The task.
Can you transcribe the agreement excerpt word for word, from "5. Assignment; Binding" to "Transferees, successors and assigns."?

BEGIN Document section

5. Assignment; Binding on Successors and Assigns. This Agreement and any of
the rights, interests or obligations under this Agreement shall be binding upon,
inure to the benefit of, and be enforceable by and against, the parties and
their respective Specified Transferees, successors and assigns.
6. Adjustment for Reorganization and Reclassification. All share amounts of
Newco Securities referred to in this Agreement shall be adjusted appropriately
to reflect any subdivision or combination of Newco (including securities
convertible into or exchangeable for Newco Securities) and any adjustments
arising as a result of any reorganization, reclassification or similar events of
Newco occurring after the date of the Merger Agreement.
7. Miscellaneous. This Agreement shall be governed by and construed in
accordance with the laws of the State of New York. This Agreement is irrevocable
and will be binding on the undersigned and the respective successors, heirs,
personal representatives, and assigns of the undersigned. The undersigned has
carefully read this Agreement and discussed its requirements, to the extent the
undersigned believed necessary, with its counsel.

END Document section
BEGIN Information shown

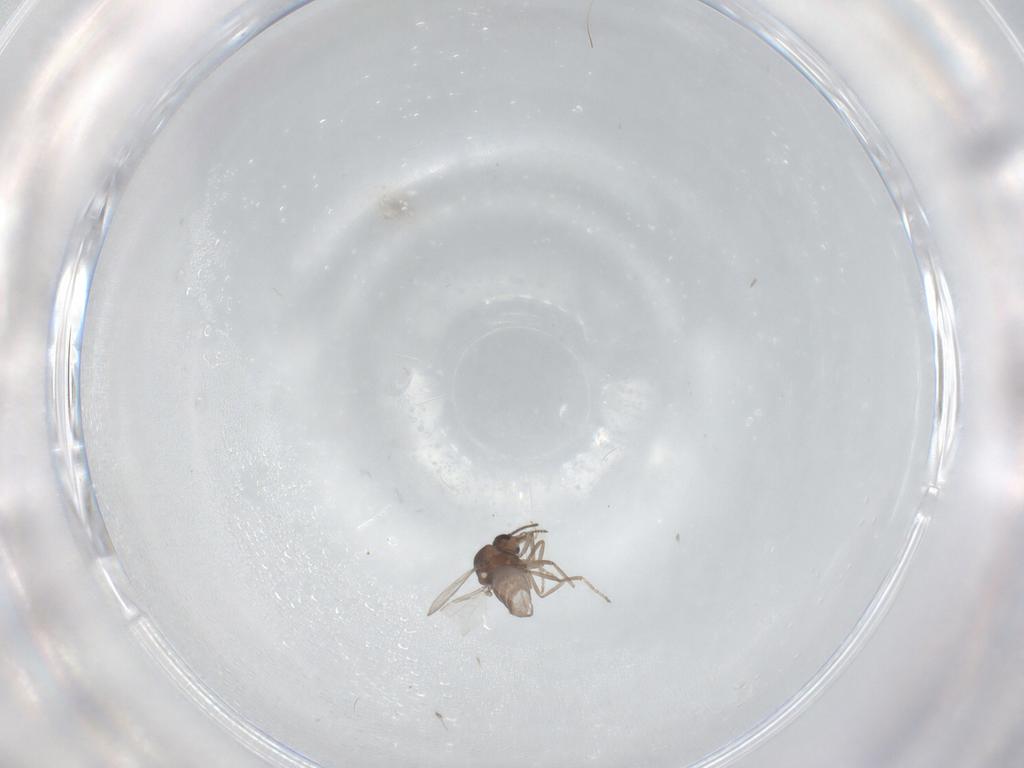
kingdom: Animalia
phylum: Arthropoda
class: Insecta
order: Diptera
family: Ceratopogonidae
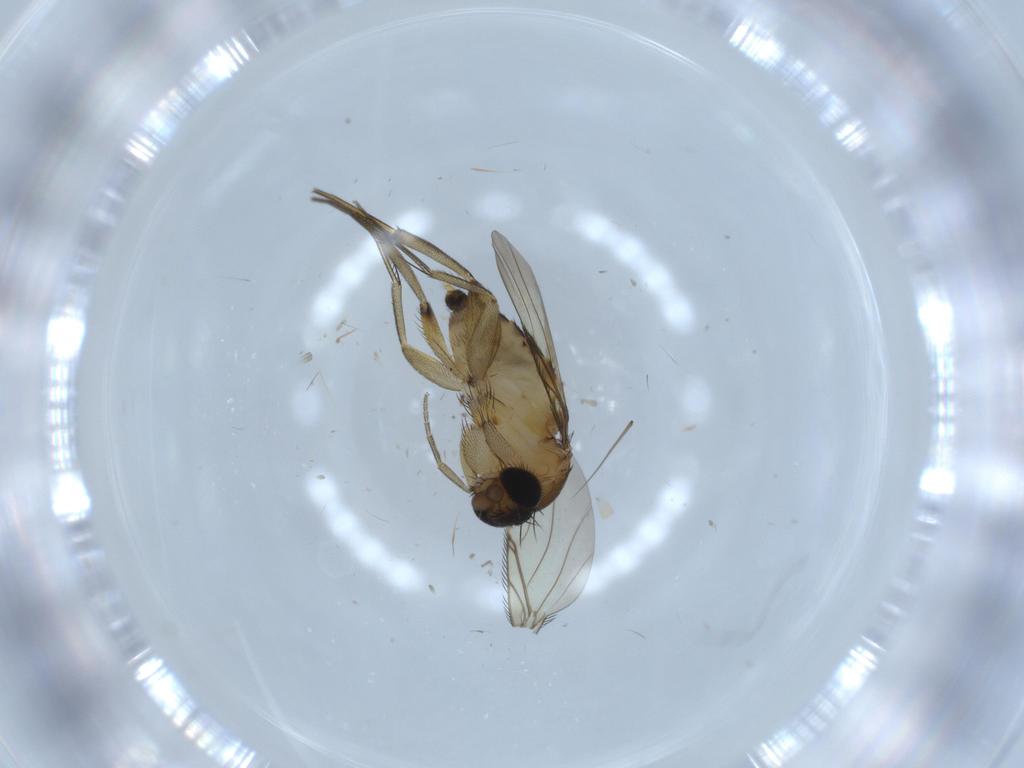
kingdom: Animalia
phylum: Arthropoda
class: Insecta
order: Diptera
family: Phoridae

END Information shown

Output for this task.
5. Assignment; Binding on Successors and Assigns. This Agreement and any of
the rights, interests or obligations under this Agreement shall be binding upon,
inure to the benefit of, and be enforceable by and against, the parties and
their respective Specified Transferees, successors and assigns.